Does QuestionRDP work when using a local IP address, even if you are on a different network than your own?
I have a Windows 2008 R2 server on the internet with a public static address. I use a Mikrotik router as my main router and forwarded the public IP to the Server locally too. I also kept a separate local IP for the Server so it can connect from inside. For days now everything is working fine, but now only the local connection works; the RDP won't go over the public static IP even though I am in the same network. The RDP worked great before on other networks with that address too. I tried rebooting both the server and the Mikrotik router, but nothing helped. Anyone can help me fix this please? (Please note: I used my LAN and wireless LAN to get connected to both addresses)
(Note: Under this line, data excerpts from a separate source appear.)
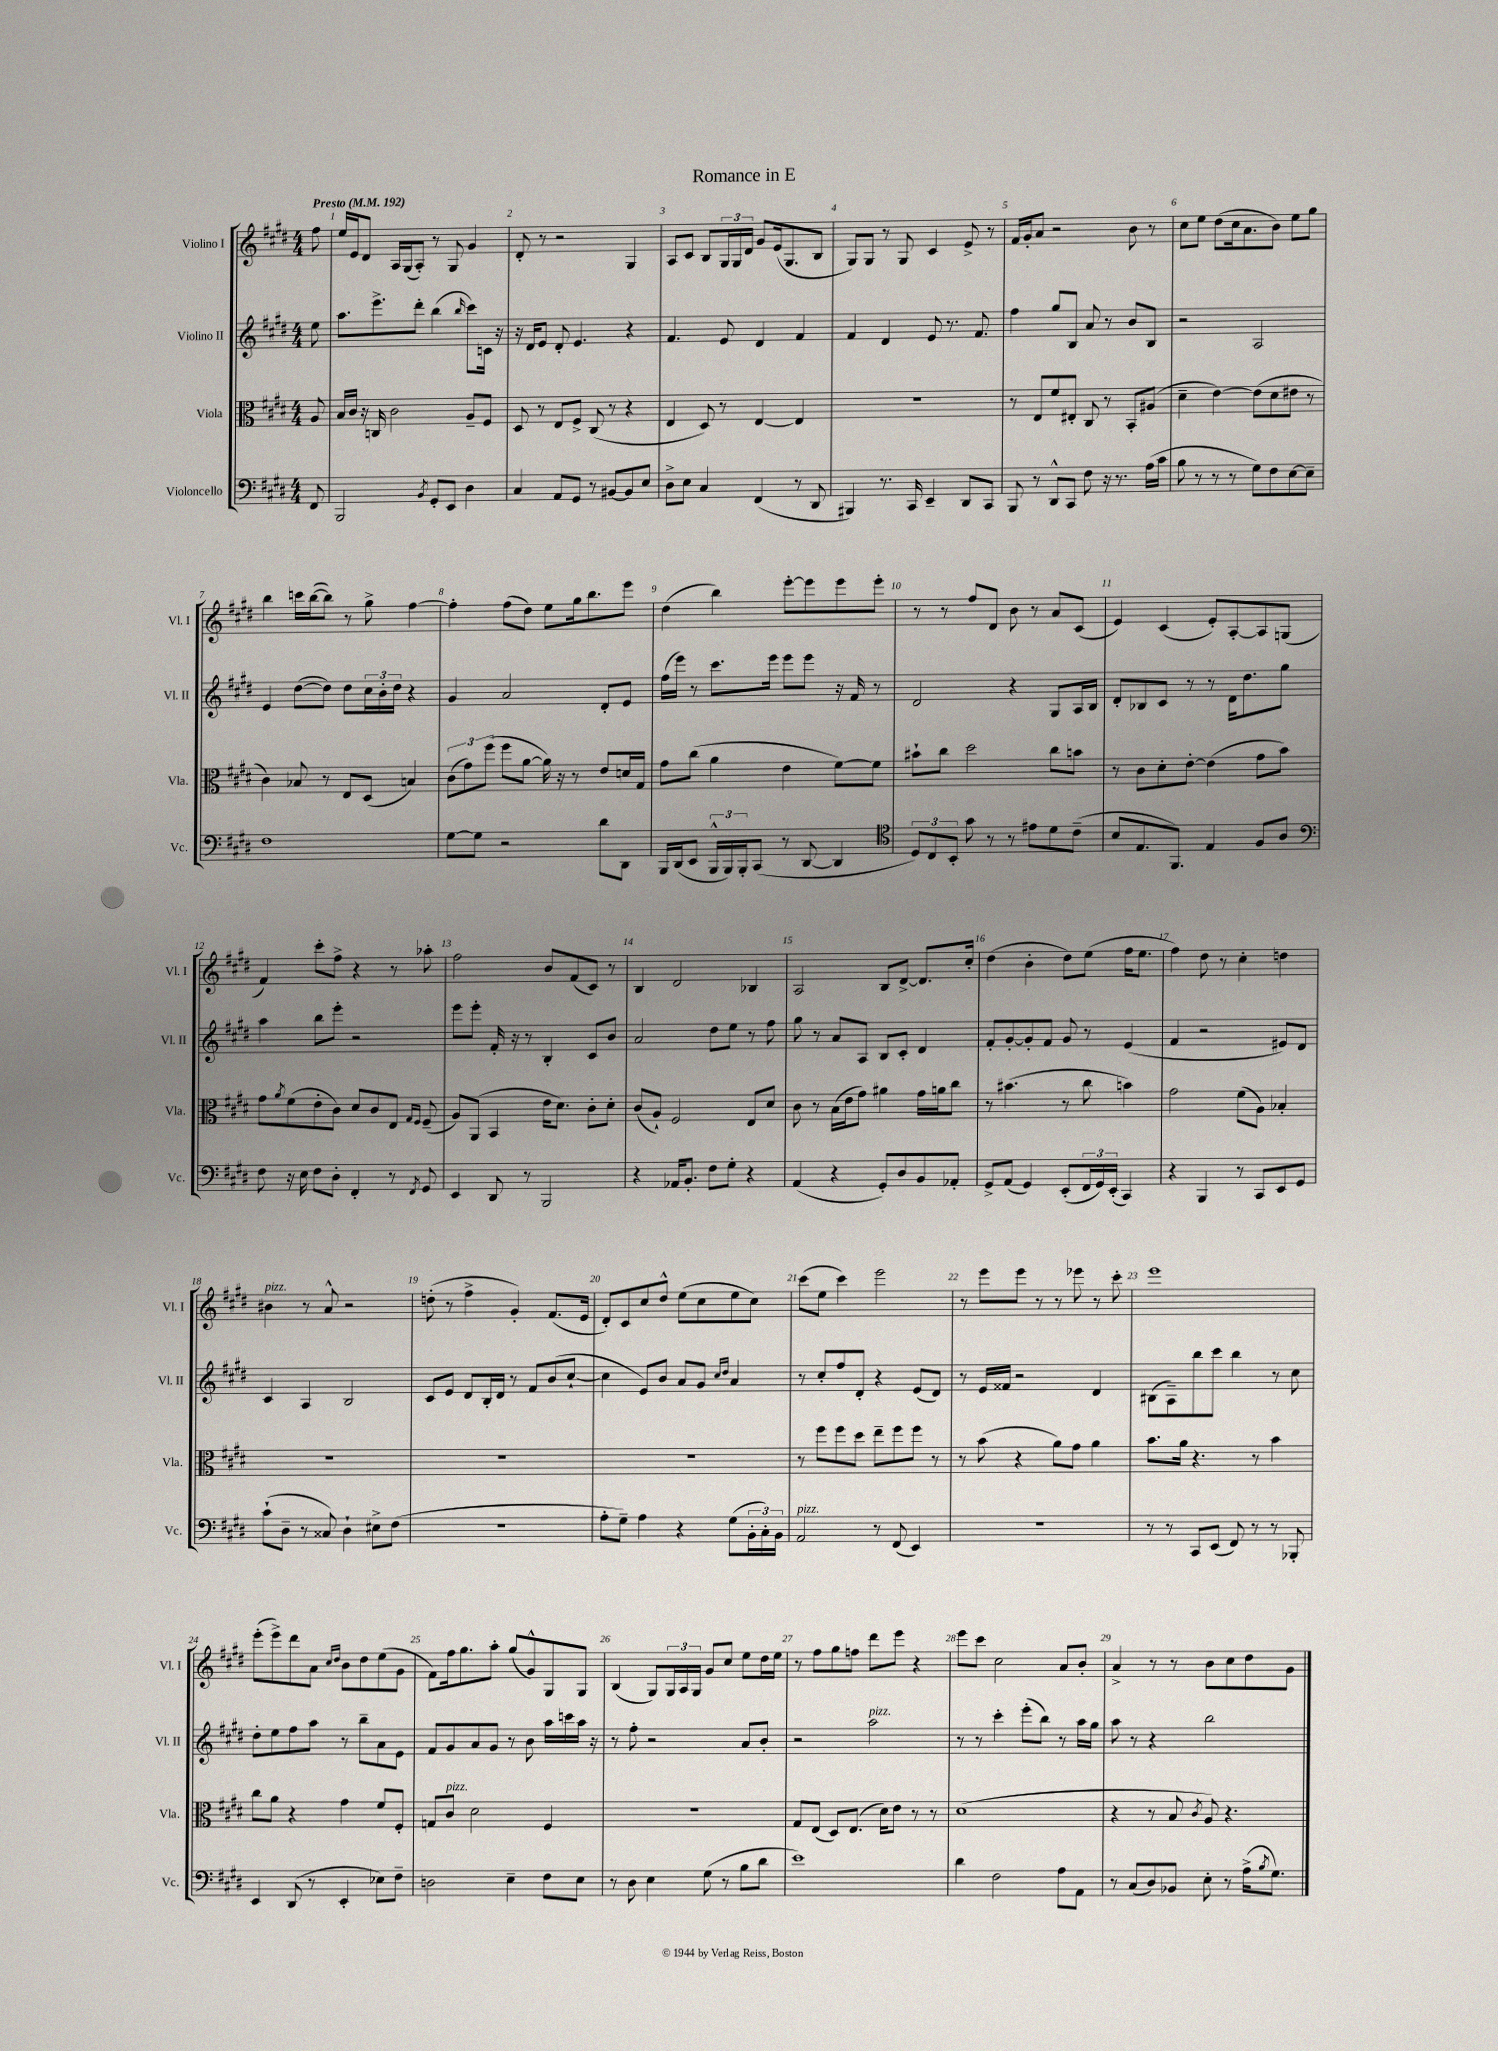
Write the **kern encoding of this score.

**kern	**kern	**kern	**kern
*part4	*part3	*part2	*part1
*staff4	*staff3	*staff2	*staff1
*I"Violoncello	*I"Viola	*I"Violino II	*I"Violino I
*I'Vc.	*I'Vla.	*I'Vl. II	*I'Vl. I
*clefF4	*clefC3	*clefG2	*clefG2
*k[f#c#g#d#]	*k[f#c#g#d#]	*k[f#c#g#d#]	*k[f#c#g#d#]
*M4/4	*M4/4	*M4/4	*M4/4
*MM192	*MM192	*MM192	*MM192
=	=	=	=
!	!	!	!LO:TX:a:B:t=Presto
8FF#/	8A/	8ee\	8ff#\
=1	=1	=1	=1
2BBB/	16B/LL	8.aa\L	16ee/LL
.	16c#/JJ	.	16e/J
.	16r	.	8d#/J
.	16Cn/	8.eee^\	.
.	2c#\	.	16A/LL
.	.	.	(16G#/J
.	.	8ddd#'\J	8A'/J)
8qBB/	.	.	.
8GG#'/L	.	(4bb\	8r
8EE/J	.	.	8G#/
.	.	16qqbb/	.
4D#\	8A~/L	8ccc#\L)	4g#/
.	8F#/J	16cn\Jk	.
.	.	16r	.
=2	=2	=2	=2
4C#/	8D#/	16r	8d#'/
.	.	16d#/KL	.
.	8r	8e/J	8r
8AA/L	8E/L	8d#'/	2r
8GG#/J	8F#^/J	4.e/	.
8r	(8C#/	.	.
[8BB#X/L	8r	.	.
8BB#/]	4r	4r	4G#/
8E/J	.	.	.
=3	=3	=3	=3
8D#^\L	4E/	4.f#/	8A/L
8E\J	.	.	8c#/J
4C#/	8D#/)	.	8B/L
.	8r	8e/	24G#/L
.	.	.	24G#/
.	.	.	24d#/JJ
(4FF#/	[4E/	4d#/	8g#/L
.	.	.	(16e/k
.	.	.	8.G#/
8r	4E/]	4f#/	.
8DD#/	.	.	8B/J
=4	=4	=4	=4
4BBB#X/)	1r	4f#/	8G#/L)
.	.	.	8G#/J
8.r	.	4d#/	8r
.	.	.	8G#/
16CC#/	.	.	.
4EE~/	.	8e/	4c#/
.	.	8.r	.
8DD#/L	.	.	8e^/
.	.	8.f#/	.
8CC#/J	.	.	8r
=5	=5	=5	=5
8BBB/	8r	4ff#\	16f#/LL
.	.	.	16g#'/J
8r	8E/L	.	8a/J
8DD#^^/L	8f#/	8gg#/L	2r
8CC#/J	8E#X'/J	8B/J	.
8F#\	8C#/	8a/	.
16r	8r	8r	.
8.r	.	.	.
.	8BB'/L	8b/L	8b\
(16A\LL	(8A#X/J	8B/J	8r
16c#\JJ	.	.	.
=6	=6	=6	=6
8B\	4d#~\	2r	8cc#\L
8r	.	.	8ee\J
8r	[4e\)	.	(8dd#\L
8r	.	.	16cc#\k
.	.	.	8.a\
8G#\L)	(8e\L]	2A/	.
8F#\	8d#\	.	8b\J)
[8E\	8e#X\J	.	8ee\L
8E~\J]	8r	.	8gg#\J
!!LO:LB:g=z
=7	=7	=7	=7
1F#	4c#\)	4e/	4bb\
.	8B-X/	([8dd#\L	16cccn\LL
.	.	.	([16bb\J
.	8r	8dd#\J])	8bb\J])
.	8E/L	8dd#\L	8r
.	(8D#/J	24cc#\L	8gg#^\
.	.	24b'\	.
.	.	24dd#\JJ	.
.	4Bn/)	4r	[4ff#\
=8	=8	=8	=8
[8G#\L	(12c#\L	4g#/	4ff#'\]
.	12g#\)	.	.
8G#\J]	.	.	.
.	(12ff#\J	.	.
2r	8ff#\L	2a/	(8ff#\L
.	[8a\J	.	8dd#\J)
.	16a\])	.	8ee\L
.	16r	.	.
.	8r	.	16gg#\k
.	.	.	8.bb\
8d#\L	8e/L	8d#'/L	.
8DD#\J	16dn/L	8e/J	8eee\J
.	16G#/JJ	.	.
=9	=9	=9	=9
16BBB/LL	8g#\L	(16ff#\LL	(4dd#\
(16DD#/J	.	16eee\JJ)	.
8EE/J	(8cc#\J	8r	.
24BBB^^/LL	4a\	8.ccc#\L	4bb\)
24BBB/)	.	.	.
24BBB'/J	.	.	.
(8CC#/J	.	.	.
.	.	16eee\Jk	.
8r	4e\	8eee\L	[8eee'\L
[8DD#/	.	8eee\J	8eee\]
4DD#/]	[8f#\L)	16r	8eee\
.	.	16f#/	.
.	8f#\J]	8r	8eee'\J
=10	=10	=10	=10
*clefC4	*	*	*
12D#/L)	8b#X`\L	2d#/	8r
12C#/	.	.	.
.	8cc#\J	.	8r
12BB'/J	.	.	.
8g#\	2dd#\	.	8ff#/L
8r	.	.	8d#/J
8r	.	4r	8b\
8e#X\L	.	.	8r
8d#\	8cc#\L	8G#/L	8a/L
(8c#~\J	8bn\J	16A/L	(8c#/J
.	.	16B/JJ	.
=11	=11	=11	=11
8B/L	8r	8d#'/L	4e/)
8.E/	8c#\L	8B-X/	.
.	8d#'\	8c#/J	(4c#/
8.FF#/J)	.	.	.
.	[8e'\J	8r	.
4E/	(4e\]	8r	8e'/L)
.	.	16d#\KL	[8A'/
.	.	8.dd#\	.
8F#/L	8g#\L	.	8A/]
8A/J	8b\J)	8gg#\J	(8Gn/J
!!LO:LB:g=z
=12	=12	=12	=12
*clefF4	*	*	*
8F#\	8g#\L	4aa\	4f#/)
.	8qa/	.	.
16r	(8f#\	.	.
16E\	.	.	.
8F#\L	8e'\	8bb\L	8ccc#'\L
8D#'\J	8c#\J)	8eee'\J	8ff#^\J
4FF#'/	8d#/L	2r	4r
.	8c#/	.	.
8r	8E/J	.	8r
.	16qqG#/LL	.	.
8qFF#/	16qqF#/JJ	.	.
8GG#/	(8F#~/	.	8aa-X'\
=13	=13	=13	=13
4EE/	8A/L)	8eee\L	2ff#\
.	(8AA/J	8eee'\J	.
8DD#/	4BB/	16f#'/	.
.	.	16r	.
8r	.	8r	.
2BBB/	16e\KL	4B'/	8b/L
.	8.d#\J)	.	.
.	.	.	(8f#/
.	8c#'\L	8c#/L	8c#/J)
.	8d#'\J	8b/J	8r
=14	=14	=14	=14
4r	(8c#/L	2a/	4B/
.	8A`/J)	.	.
16AA-X/KL	2F#/	.	2d#/
8.BB'/J	.	.	.
8F#\L	.	8dd#\L	.
8G#'\J	.	8ee\J	.
4r	8E/L	8r	4B-X/
.	8d#/J	8ff#\	.
=15	=15	=15	=15
(4AA/	8c#\	8gg#\	2A/
.	8r	8r	.
4r	(16B\LL	8a/L	.
.	16e\J	.	.
.	8g#\J)	8A/J	.
8GG#'/L)	4a#X\	8B/L	8B/L
8D#/	.	8c#'/J	[8d#^/J
8BB/	16g#\LL	4d#/	8.d#/L]
.	16an\J	.	.
8AA-X'/J	8cc#\J	.	.
.	.	.	16cc#'/Jk
=16	=16	=16	=16
8GG#^/L	8r	8f#'/L	(4dd#\
(8AA/J	(4.b#X\	[8g#'/	.
4GG#/)	.	8g#'/]	4b'\
.	.	8f#/J	.
(8EE'/L	8r	8g#/	8dd#\L)
24FF#/L	8cc#\	8r	(8ee\J
24GG#/)	.	.	.
(24EE'/JJ	.	.	.
4CC#/)	4bn\)	(4e/	16ff#\KL
.	.	.	8.ee\J
=17	=17	=17	=17
4r	2g#\	4f#/	4ff#\)
4BBB/	.	2r	8dd#\
.	.	.	8r
8r	(8f#\L	.	4cc#'\
8CC#/L	8A\J)	.	.
8EE/	4B-X'/	8e#X/L)	4ddn\
8GG#/J	.	8d#/J	.
!!LO:LB:g=z
=18	=18	=18	=18
!	!	!	!LO:TX:a:i:t=pizz.
(8c#`\L	1r	4c#/	4b#X\
8D#~\J	.	.	.
8r	.	4A/	8r
8C##X/)	.	.	8a^^/
4D#`\	.	2B/	2r
8E#X^\L	.	.	.
(8F#\J	.	.	.
=19	=19	=19	=19
1r	1r	8c#/L	(8ddn'\
.	.	8e/J	8r
.	.	8d#/L	4ff#^\
.	.	16B'/L	.
.	.	16d#/JJ	.
.	.	8r	4g#'/)
.	.	8f#/L	.
.	.	(8b/	(8.f#/L
.	.	[8cc#`/J	.
.	.	.	16e/Jk
=20	=20	=20	=20
8A'\L	1r	4cc#\]	8d#'/L)
8G#~\J)	.	.	8c#/
4A\	.	8e/L)	8cc#/
.	.	8b/J	8dd#^^/J
4r	.	8a/L	(8ee\L
.	.	8g#/J	8cc#\
.	.	16qqcc#/LL	.
.	.	16qqdd#/JJ	.
(8G#\L	.	4a/	8ee\
24BB'\L	.	.	8cc#\J)
24C#'\)	.	.	.
24BB\JJ	.	.	.
=21	=21	=21	=21
!LO:TX:a:i:t=pizz.	!	!	!
2AA/	8r	8r	(8ccc#\L
.	8ff#\L	8cc#'/L	8ee\J
.	8ff#\	8ff#/	4ccc#\)
.	8dd#\J	8d#'/J	.
8r	8ee~\L	4r	2eee\
(8FF#/	8ff#\	.	.
4EE/)	8ff#\J	(8e/L	.
.	8r	8d#/J)	.
=22	=22	=22	=22
1r	8r	8r	8r
.	(8b\	16e/LL	8eee\L
.	.	16f##X/JJ	.
.	4r	2r	8eee\J
.	.	.	8r
.	8a\L)	.	8r
.	8g#\J	.	8eee-X\
.	4a\	4d#/	8r
.	.	.	8ccc#'\
=23	=23	=23	=23
8r	8.b\L	(8B#X\L	1eee
8r	.	8A~\)	.
.	16a\Jk	.	.
8CC#/L	4.r	8bb\	.
(8EE/J	.	8ccc#\J	.
8FF#/)	.	4bb\	.
8r	8r	.	.
8r	4b\	8r	.
8BBB-X'/	.	8cc#\	.
!!LO:LB:g=z
=24	=24	=24	=24
4EE/	8cc#\L	8dd#'\L	(8eee'\L
.	8a\J	8ee\	8eee^\)
(8DD#/	4r	8ff#\	8ddd#\
8r	.	8aa\J	8a\J
.	.	.	16qqcc#/LL
.	.	.	16qqdd#/JJ
4EE'/	4g#\	8r	8b\L
.	.	8bb~\L	8dd#\
8E-X\L)	8f#/L	8a\	(8ee\
8F#~\J	8F#'/J	8e\J	8g#\J
=25	=25	=25	=25
2Dn\	8Gn/L	8f#/L	8f#\L)
!	!LO:TX:a:i:t=pizz.	!	!
.	8c#/J	8g#/	16ff#\k
.	.	.	8.gg#\
.	2d#\	8a/	.
.	.	8g#/J	8aa'\J
4E~\	.	8r	(8gg#/L
.	.	8b\	8g#^^/)
8F#\L	4F#/	16aa\LL	8G#/
.	.	16cccn\	.
8E\J	.	16aa\JJ	8G#/J
.	.	16r	.
=26	=26	=26	=26
8r	1r	8r	(4B/
8D#\	.	8ff#'\	.
4E\	.	2r	8G#/L)
.	.	.	24G#/L
.	.	.	24A/
.	.	.	24G#/JJ
(8G#\	.	.	8g#/L
8r	.	.	8cc#/J
8B\L	.	8a/L	8ee\L
8d#\J	.	8b'/J	16dd#\L
.	.	.	16ee\JJ
=27	=27	=27	=27
1e)	8G#/L	2r	8r
.	(8E/J	.	8ff#\L
.	8D#/L)	.	8gg#\
.	(8.E/J	.	8ffn\J
!	!	!LO:TX:a:i:t=pizz.	!
.	.	2aa\	8ddd#\L
.	16d#\KL)	.	.
.	8e\J	.	8eee\J
.	8r	.	4r
.	8r	.	.
=28	=28	=28	=28
4d#\	(1d#	8r	8eee\L
.	.	8r	8ccc#\J
2F#\	.	4ccc#'\	2cc#\
.	.	(8eee'\L	.
.	.	8bb\J)	.
8A\L	.	8r	8a/L
8AA\J	.	16aa\LL	8b'/J
.	.	16gg#\JJ	.
=29	=29	=29	=29
8r	4r	8aa\	4a^/
(8C#/L	.	8r	.
8D#/)	8r	4r	8r
8BB-X/J	8B/	.	8r
.	8qc#/	.	.
8E'\	8A/)	2bb\	8b\L
8r	4.r	.	8cc#\
(16A^\KL	.	.	8dd#\
8qB/	.	.	.
8.G#\J)	.	.	.
.	.	.	8g#\J
==	==	==	==
*-	*-	*-	*-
You seem much more informed on this topic than many we see asking about this so I will explain in some detail. The difference between using the public IP on a external network and using the public IP on the lan network is the path the data takes. So lets say your public IP is a.b.c.d. And lets say your local IP are 192.168.1.100 for the pc and 192.168.1.101 for the server. So normally when you traffic goes to the internet say to x.x.x.x your traffic looks like this. source ip 192.168.1.100 dest ip x.x.x.x-----------NAT----- source ip a.b.c.d destination ip x.x.x.x Now for traffic coming from some random IP on the internet to your server because of the port forwarding rules that data translation looks like this. Source ip w.x.y.z destinatio ip a.b.c.d (your public ip). -----NAT--- source ip w.x.y.z destination 192.168.1.101. Now in case you discuss your traffic goes Source IP 192.168.1.100 destination ip a.b.c.d ---NAT-- source IP a.b.c.d destination IP a.b.c.d <----note both the source and destination IP are the same. The traffic now must do another nat. Source IP a.b.c.d destination ip a.b.c.d --NAT-- source ip a.b.c.d destination ip 192.168.1.101. When the traffic goes back to the client machine it must reverse this process. This is very confusing to even think about and many routers are too stupid to do this. If it is handled it can be done in 2 ways. First the router could have a special feature many times called hairpin NAT. In most cases even if the router supports this they do not document it. The other way depends on luck. Some routers actually ignore the destination IP and blindly send all data to the gateway (ie ISP router). They will do this even when the IP is their own public IP. The ISP router will get the packet and look up its path for the destination IP and send it back to the router. Since the router now thinks this is a incoming packet rather than a outgoing one it will process it correctly. Not all ISP routers will do this partially to prevent data loops. Hard to say why it used to work. You can look for a option to turn on hairpin nat (it can be called other stuff).
I used to have a MikroTik hEX around. I think I know the hairpin NAT wasn't turned on by default, so I had to turn it on myself.